DATASET ENTRIES:
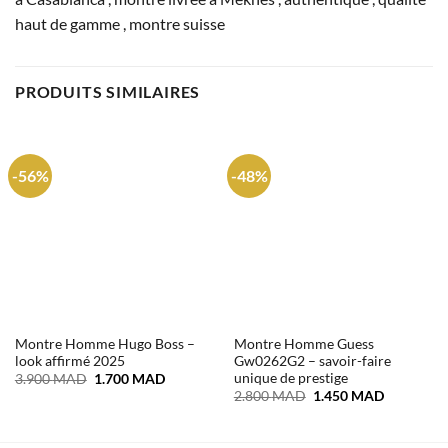
haut de gamme , montre suisse
PRODUITS SIMILAIRES
-56%
-48%
Montre Homme Hugo Boss –
Montre Homme Guess
look affirmé 2025
Gw0262G2 – savoir-faire
unique de prestige
Le
Le
3.900
MAD
1.700
MAD
prix
prix
Le
Le
2.800
MAD
1.450
MAD
initial
actuel
prix
prix
était :
est :
initial
actuel
3.900 MAD.
1.700 MAD.
était :
est :
2.800 MAD.
1.450 MA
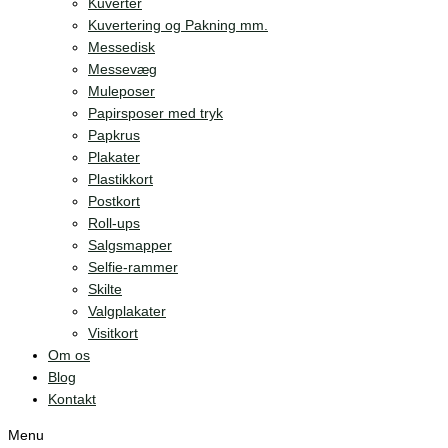
Kuverter
Kuvertering og Pakning mm.
Messedisk
Messevæg
Muleposer
Papirsposer med tryk
Papkrus
Plakater
Plastikkort
Postkort
Roll-ups
Salgsmapper
Selfie-rammer
Skilte
Valgplakater
Visitkort
Om os
Blog
Kontakt
Menu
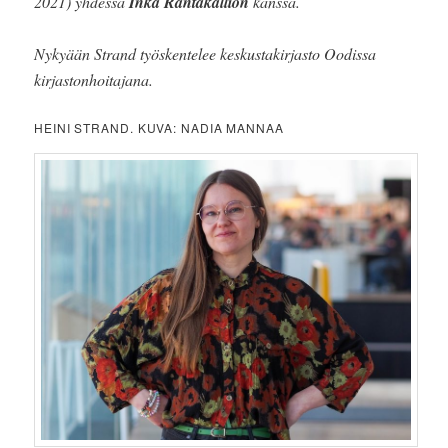
2021) yhdessä
Inka Rantakallion
kanssa.
Nykyään Strand työskentelee keskustakirjasto Oodissa
kirjastonhoitajana.
HEINI STRAND. KUVA: NADIA MANNAA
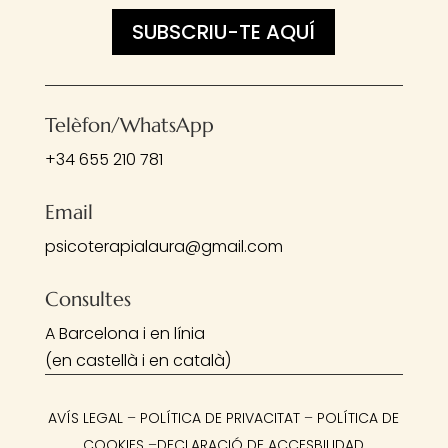
SUBSCRIU-TE AQUÍ
Telèfon/WhatsApp
+34 655 210 781
Email
psicoterapialaura@gmail.com
Consultes
A Barcelona i en línia
(en castellà i en català)
AVÍS LEGAL
–
POLÍTICA DE PRIVACITAT
–
POLÍTICA DE
COOKIES
–
DECLARACIÓ DE ACCESBILIDAD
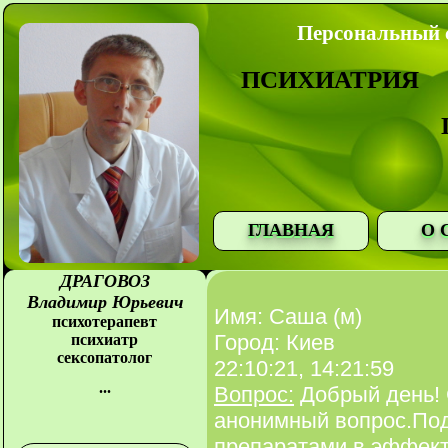
Персональный с
ПСИХИАТРИЯ
ГЛАВНАЯ
О 
ДРАГОВОЗ
Владимир Юрьевич
Имя: Саша (м)
психотерапевт
Город: Киев
психиатр
сексопатолог
22:10:21, 14:21:59
...
Вопрос:
Добрый день! 
анонимный вопрос.Под
препаратами в эффект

PROBLEM REQUIREMENTS:
Please reproduce every line of text in the data above word for word and in the same order, leaving the pictures out of your answer.

RESPONSE BELOW:
haut de gamme , montre suisse
PRODUITS SIMILAIRES
-56%
-48%
Montre Homme Hugo Boss –
Montre Homme Guess
look affirmé 2025
Gw0262G2 – savoir-faire
unique de prestige
Le
Le
3.900
MAD
1.700
MAD
prix
prix
Le
Le
2.800
MAD
1.450
MAD
initial
actuel
prix
prix
était :
est :
initial
actuel
3.900 MAD.
1.700 MAD.
était :
est :
2.800 MAD.
1.450 MA
Kuverter
Kuvertering og Pakning mm.
Messedisk
Messevæg
Muleposer
Papirsposer med tryk
Papkrus
Plakater
Plastikkort
Postkort
Roll-ups
Salgsmapper
Selfie-rammer
Skilte
Valgplakater
Visitkort
Om os
Blog
Kontakt
Menu
2021) yhdessä
Inka Rantakallion
kanssa.
Nykyään Strand työskentelee keskustakirjasto Oodissa
kirjastonhoitajana.
HEINI STRAND. KUVA: NADIA MANNAA
SUBSCRIU-TE AQUÍ
Telèfon/WhatsApp
+34 655 210 781
Email
psicoterapialaura@gmail.com
Consultes
A Barcelona i en línia
(en castellà i en català)
AVÍS LEGAL
–
POLÍTICA DE PRIVACITAT
–
POLÍTICA DE
COOKIES
–
DECLARACIÓ DE ACCESBILIDAD
Персональный с
ПСИХИАТРИЯ
ГЛАВНАЯ
О 
ДРАГОВОЗ
Владимир Юрьевич
Имя: Саша (м)
психотерапевт
Город: Киев
психиатр
сексопатолог
22:10:21, 14:21:59
...
Вопрос:
Добрый день! 
анонимный вопрос.Под
препаратами в эффект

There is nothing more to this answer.